Data listing:
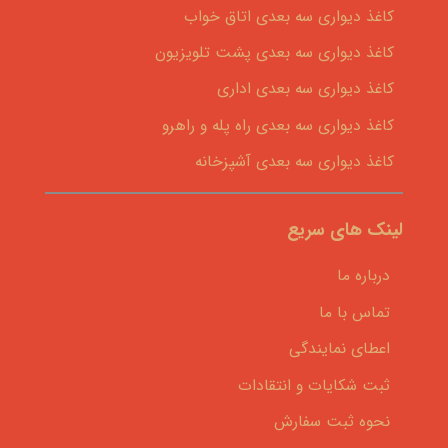
کاغذ دیواری سه بعدی اتاق خواب
کاغذ دیواری سه بعدی پشت تلویزیون
کاغذ دیواری سه بعدی اداری
کاغذ دیواری سه بعدی راه پله و راهرو
کاغذ دیواری سه بعدی آشپزخانه
لینک های سریع
درباره ما
تماس با ما
اعطای نمایندگی
ثبت شکایات و انتقادات
نحوه ثبت سفارش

About this exercise: Exactly reproduce the lines of the data above that run from the line containing "کاغذ دیواری سه بعدی راه پله و راهرو" through the final one.

Task solution:
کاغذ دیواری سه بعدی راه پله و راهرو
کاغذ دیواری سه بعدی آشپزخانه
لینک های سریع
درباره ما
تماس با ما
اعطای نمایندگی
ثبت شکایات و انتقادات
نحوه ثبت سفارش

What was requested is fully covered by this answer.